Tyenna is a rural locality in the local government area (LGA) of Derwent Valley in the South-east LGA region of Tasmania. The locality is about 44 km west of the town of New Norfolk. The 2016 census recorded a population of 43 for the state suburb of Tyenna.
It is a settlement on the Tyenna River in Tasmania, located 81 km west of the state capital, Hobart and is currently but a remnant of a once thriving rural community.

==History==
Tyenna was gazetted as a locality in 1959. The name is believed to be an Aboriginal word for “bandicoot”.
Tyenna was mentioned as early as 1896, when Mr.

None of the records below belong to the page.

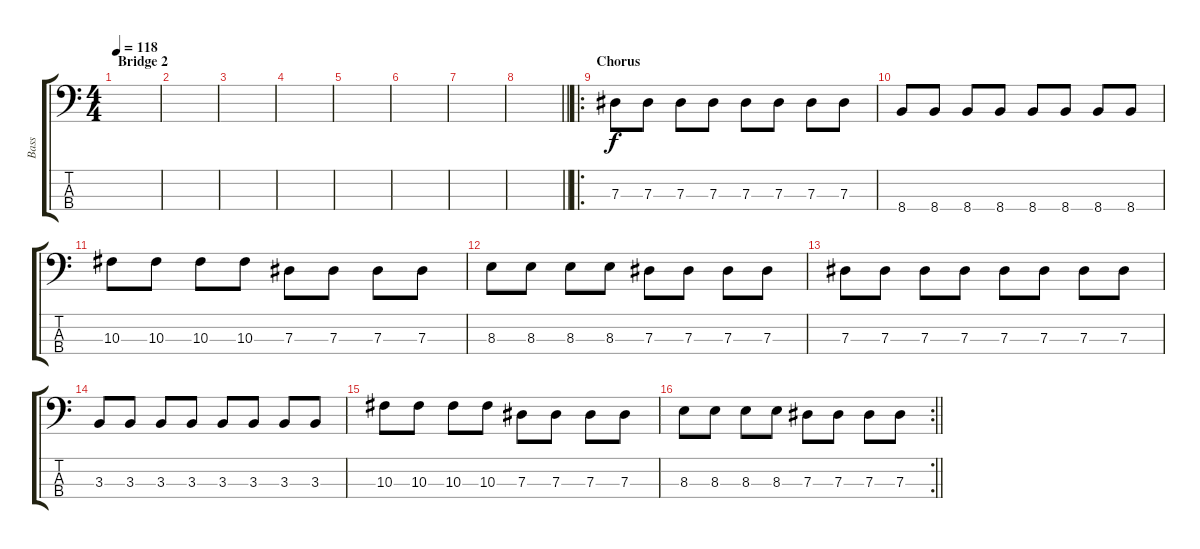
\track ("Bass" "Bass") {instrument electricbasspick}
\staff {score tabs}
\tuning (Gb2 Db2 Ab1 Eb1) {hide}
\ts (4 4)
\section ("" "Bridge 2")
\tempo 118
\clef f4
\ks c
|
|
|
|
|
|
|
\barLineRight lightlight
|
\ro
\section ("" "Chorus")
7.3.8 7.3.8 7.3.8 7.3.8 7.3.8 7.3.8 7.3.8 7.3.8 |
8.4.8 8.4.8 8.4.8 8.4.8 8.4.8 8.4.8 8.4.8 8.4.8 |
10.3.8 10.3.8 10.3.8 10.3.8 7.3.8 7.3.8 7.3.8 7.3.8 |
8.3.8 8.3.8 8.3.8 8.3.8 7.3.8 7.3.8 7.3.8 7.3.8 |
7.3.8 7.3.8 7.3.8 7.3.8 7.3.8 7.3.8 7.3.8 7.3.8 |
3.3.8 3.3.8 3.3.8 3.3.8 3.3.8 3.3.8 3.3.8 3.3.8 |
10.3.8 10.3.8 10.3.8 10.3.8 7.3.8 7.3.8 7.3.8 7.3.8 |
\rc 2
\barLineRight lightlight
8.3.8 8.3.8 8.3.8 8.3.8 7.3.8 7.3.8 7.3.8 7.3.8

T. Stephens presented a paper to the Royal Society of Tasmania on possible land routes to the west coast of the island.

Many settlers had already settled and started to clear the heavy forest in the area when it was officially gazetted as a town in 1918. Early timber fellers established sawmills in the area. The mills were reliant on the Tyenna River and Marriots Falls Creek for steam power. Before the establishment of the towns of Fitzgerald and Maydena it was the resupply base for Adamsfield for osmiridium miners travelling McCullum's Track. At its peak it boasted at least two hotels, two dance halls, a combined shop and post-office, a school, cricket ground, a blacksmith's shop, sawmills and Millars Timber and Trading Company. During the 1930s hops were grown along the river, processed in oast houses and sent on the rail to Hobart. Raspberries, currants and other produce also went by rail to Hobart.

Tyenna Post Office opened on 1 August 1893 and closed in 1957.

Bushfires have since claimed much of old Tyenna, but there are still many small holdings along the main road. In spring, these farms are ablaze with Vansion daffodils that have naturalised.

==Geography==
Most of the boundaries are survey lines or ridge lines.

==Road infrastructure==
Route B61 (Gordon River Road) runs through from north-east to south-east.